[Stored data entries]

=== Begin Enclosure ===

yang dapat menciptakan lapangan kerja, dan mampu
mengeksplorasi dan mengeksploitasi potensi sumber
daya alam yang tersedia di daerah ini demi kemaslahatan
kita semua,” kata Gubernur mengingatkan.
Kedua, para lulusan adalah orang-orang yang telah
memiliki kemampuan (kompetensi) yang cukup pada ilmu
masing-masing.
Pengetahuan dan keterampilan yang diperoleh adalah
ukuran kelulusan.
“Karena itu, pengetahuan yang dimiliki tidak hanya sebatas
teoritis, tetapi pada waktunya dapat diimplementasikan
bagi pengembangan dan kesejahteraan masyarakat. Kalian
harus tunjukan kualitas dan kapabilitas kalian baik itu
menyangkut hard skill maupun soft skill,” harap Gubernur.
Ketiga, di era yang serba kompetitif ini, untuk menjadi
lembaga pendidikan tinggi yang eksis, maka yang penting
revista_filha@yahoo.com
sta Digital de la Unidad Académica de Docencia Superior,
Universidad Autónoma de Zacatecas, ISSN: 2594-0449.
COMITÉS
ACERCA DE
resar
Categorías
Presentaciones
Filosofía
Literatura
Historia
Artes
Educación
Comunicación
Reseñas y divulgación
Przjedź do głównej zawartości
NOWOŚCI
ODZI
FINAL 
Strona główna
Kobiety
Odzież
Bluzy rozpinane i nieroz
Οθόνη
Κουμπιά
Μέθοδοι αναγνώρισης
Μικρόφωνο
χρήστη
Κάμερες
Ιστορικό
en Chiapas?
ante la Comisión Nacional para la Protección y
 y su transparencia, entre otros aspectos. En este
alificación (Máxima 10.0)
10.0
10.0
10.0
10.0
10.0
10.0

=== End Enclosure ===

▶ **TASK GOAL**: Edit all the records by changing every "Gubernur" to "Wali Kota", leaving everything else untouched.

▶ **ANSWER TO THIS EXERCISE**:
yang dapat menciptakan lapangan kerja, dan mampu
mengeksplorasi dan mengeksploitasi potensi sumber
daya alam yang tersedia di daerah ini demi kemaslahatan
kita semua,” kata Wali Kota mengingatkan.
Kedua, para lulusan adalah orang-orang yang telah
memiliki kemampuan (kompetensi) yang cukup pada ilmu
masing-masing.
Pengetahuan dan keterampilan yang diperoleh adalah
ukuran kelulusan.
“Karena itu, pengetahuan yang dimiliki tidak hanya sebatas
teoritis, tetapi pada waktunya dapat diimplementasikan
bagi pengembangan dan kesejahteraan masyarakat. Kalian
harus tunjukan kualitas dan kapabilitas kalian baik itu
menyangkut hard skill maupun soft skill,” harap Wali Kota.
Ketiga, di era yang serba kompetitif ini, untuk menjadi
lembaga pendidikan tinggi yang eksis, maka yang penting
revista_filha@yahoo.com
sta Digital de la Unidad Académica de Docencia Superior,
Universidad Autónoma de Zacatecas, ISSN: 2594-0449.
COMITÉS
ACERCA DE
resar
Categorías
Presentaciones
Filosofía
Literatura
Historia
Artes
Educación
Comunicación
Reseñas y divulgación
Przjedź do głównej zawartości
NOWOŚCI
ODZI
FINAL 
Strona główna
Kobiety
Odzież
Bluzy rozpinane i nieroz
Οθόνη
Κουμπιά
Μέθοδοι αναγνώρισης
Μικρόφωνο
χρήστη
Κάμερες
Ιστορικό
en Chiapas?
ante la Comisión Nacional para la Protección y
 y su transparencia, entre otros aspectos. En este
alificación (Máxima 10.0)
10.0
10.0
10.0
10.0
10.0
10.0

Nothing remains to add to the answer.